▶ **Provided data**:
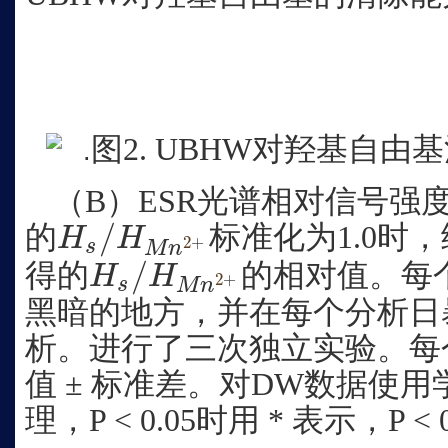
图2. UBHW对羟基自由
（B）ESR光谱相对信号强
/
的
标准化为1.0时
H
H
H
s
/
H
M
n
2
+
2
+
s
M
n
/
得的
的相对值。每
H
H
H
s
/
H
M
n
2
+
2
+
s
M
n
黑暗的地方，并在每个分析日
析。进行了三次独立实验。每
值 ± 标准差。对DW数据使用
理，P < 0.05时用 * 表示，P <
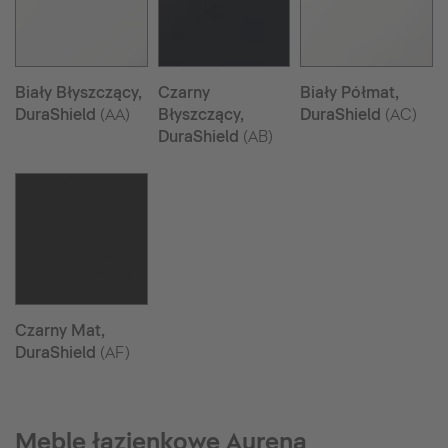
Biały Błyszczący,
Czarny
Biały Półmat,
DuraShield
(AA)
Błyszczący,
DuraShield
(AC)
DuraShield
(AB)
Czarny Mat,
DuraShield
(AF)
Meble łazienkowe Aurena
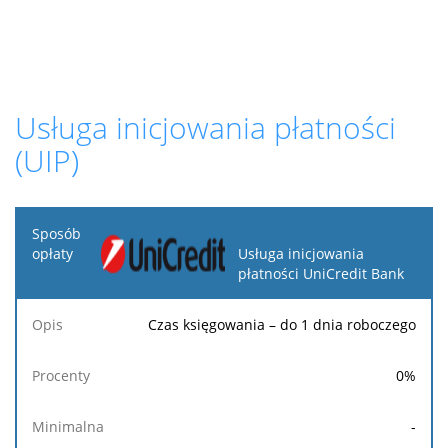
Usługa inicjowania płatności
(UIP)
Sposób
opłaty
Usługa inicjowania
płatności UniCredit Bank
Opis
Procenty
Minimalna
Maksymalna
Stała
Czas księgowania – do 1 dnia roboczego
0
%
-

==

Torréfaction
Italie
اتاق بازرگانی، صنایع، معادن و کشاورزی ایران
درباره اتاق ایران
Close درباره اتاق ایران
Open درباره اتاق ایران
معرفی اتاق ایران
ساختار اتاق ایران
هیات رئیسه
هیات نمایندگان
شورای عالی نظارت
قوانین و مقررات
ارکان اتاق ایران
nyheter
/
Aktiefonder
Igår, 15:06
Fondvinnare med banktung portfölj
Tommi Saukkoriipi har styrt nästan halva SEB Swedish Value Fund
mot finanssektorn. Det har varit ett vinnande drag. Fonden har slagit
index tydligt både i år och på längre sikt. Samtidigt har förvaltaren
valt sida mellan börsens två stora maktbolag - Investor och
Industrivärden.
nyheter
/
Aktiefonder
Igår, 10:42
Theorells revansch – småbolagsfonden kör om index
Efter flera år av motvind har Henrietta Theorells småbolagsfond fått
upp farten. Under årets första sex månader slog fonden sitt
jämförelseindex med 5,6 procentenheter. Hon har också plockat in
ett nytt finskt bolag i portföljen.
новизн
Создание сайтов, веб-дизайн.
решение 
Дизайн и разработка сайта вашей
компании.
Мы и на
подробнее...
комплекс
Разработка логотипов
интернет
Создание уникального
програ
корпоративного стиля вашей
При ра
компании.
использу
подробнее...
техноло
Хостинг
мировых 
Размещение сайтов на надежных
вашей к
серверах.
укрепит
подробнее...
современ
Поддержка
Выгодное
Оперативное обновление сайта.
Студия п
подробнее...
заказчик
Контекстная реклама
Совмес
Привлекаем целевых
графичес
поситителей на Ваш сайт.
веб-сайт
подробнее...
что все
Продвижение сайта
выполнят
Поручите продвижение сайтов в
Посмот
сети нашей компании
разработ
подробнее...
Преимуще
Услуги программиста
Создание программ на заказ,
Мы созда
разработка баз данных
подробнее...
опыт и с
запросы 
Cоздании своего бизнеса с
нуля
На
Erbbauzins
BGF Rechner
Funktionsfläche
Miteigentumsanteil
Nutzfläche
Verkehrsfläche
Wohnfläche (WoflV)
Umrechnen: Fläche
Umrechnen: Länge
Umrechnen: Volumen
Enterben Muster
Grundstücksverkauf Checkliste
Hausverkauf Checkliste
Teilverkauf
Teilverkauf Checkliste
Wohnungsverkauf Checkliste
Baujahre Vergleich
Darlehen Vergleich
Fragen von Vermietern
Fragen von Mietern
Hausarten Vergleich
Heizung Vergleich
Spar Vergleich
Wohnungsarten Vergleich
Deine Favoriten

▶ **Task to complete**:
Please retype, character for character, the listing lines starting with the line that contains "图2. UBHW对羟基自由" and going on through the line that contains "Meble łazienkowe Aurena". Leave the pictures out of your answer.

▶ **Your solution**:
图2. UBHW对羟基自由
（B）ESR光谱相对信号强
/
的
标准化为1.0时
H
H
H
s
/
H
M
n
2
+
2
+
s
M
n
/
得的
的相对值。每
H
H
H
s
/
H
M
n
2
+
2
+
s
M
n
黑暗的地方，并在每个分析日
析。进行了三次独立实验。每
值 ± 标准差。对DW数据使用
理，P < 0.05时用 * 表示，P <
Biały Błyszczący,
Czarny
Biały Półmat,
DuraShield
(AA)
Błyszczący,
DuraShield
(AC)
DuraShield
(AB)
Czarny Mat,
DuraShield
(AF)
Meble łazienkowe Aurena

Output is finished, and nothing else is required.